In his book “The Order of Time” Carlo Rovelli notes how we often asks ourselves questions about the fundamental nature of reality such as “What is real?” and “What exists?”
But those are bad questions he says. Why?
the adjective “real” is ambiguous; it has a thousand meanings. The verb “to exist” has even more. To the question “Does a puppet whose nose grows when he lies exist?” it is possible to reply: “Of course he exists! It’s Pinocchio!”; or: “No, it doesn’t, he’s only part of a fantasy dreamed up by Collodi.”
Both answers are correct, because they are using different meanings of the verb “to exist.”
He notes how Pinocchio “exists” and is “real” in terms of a literary character, but not so far as any official Italian registry office is concerned.

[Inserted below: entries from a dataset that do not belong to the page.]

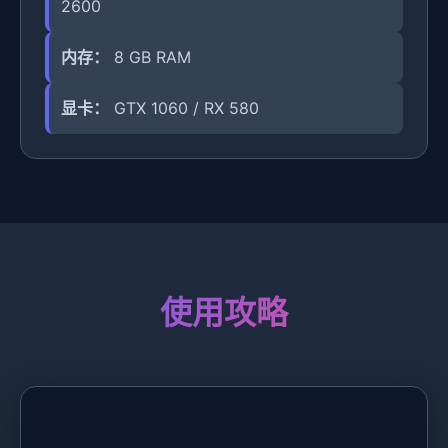
2600
内存：
8 GB RAM
显卡：
GTX 1060 / RX 580
使用攻略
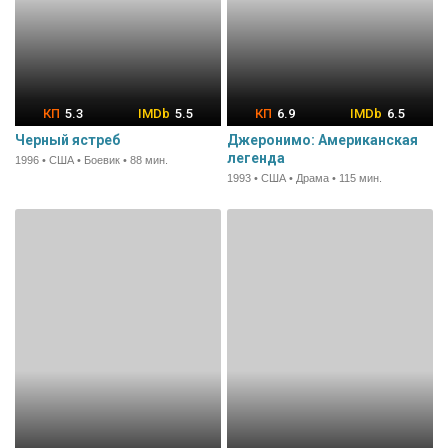
5.3
5.5
6.9
6.5
Черный ястреб
Джеронимо: Американская
легенда
1996 • США • Боевик • 88 мин.
1993 • США • Драма • 115 мин.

To ask oneself in general “what exists” or “what is real” means only to ask how you would like to use a verb and an adjective. It’s a grammatical question, not a question about nature.
The point he goes on to make is that our language has to evolve and adapt with our knowledge.
Our grammar developed from our limited experience, before we know what we know now and before we became aware of how imprecise it was in describing the richness of the natural world.
Rovelli gives an example of this from a text of antiquity which uses confusing grammar to get at the idea of the Earth having a spherical shape:
For those standing below, things above are below, while things below are above, and this is the case around the entire earth.
On its face, that is a very confusing sentence full of contradictions. But the idea in there is profound: the Earth is round and direction is relative to the observer. Here’s Rovelli:
How is it possible that “things above are below, while things below are above"? It makes no sense…But if we reread it bearing in mind the shape and the physics of the Earth, the phrase becomes clear: its author is saying that for those who live at the Antipodes (in Australia), the direction “upward” is the same as “downward” for those who are in Europe. He is saying, that is, that the direction “above” changes from one place to another on the Earth. He means that what is above with respect to Sydney is below with respect to us. The author of this text, written two thousand years ago, is struggling to adapt his language and his intuition to a new discovery: the fact that the Earth is a sphere, and that “up” and “down” have a meaning that changes between here and there. The terms do not have, as previously thought, a single and universal meaning.
So language needs innovation as much as any technological or scientific achievement. Otherwise we find ourselves arguing over questions of deep import in a way that ultimately amounts to merely a question of grammar.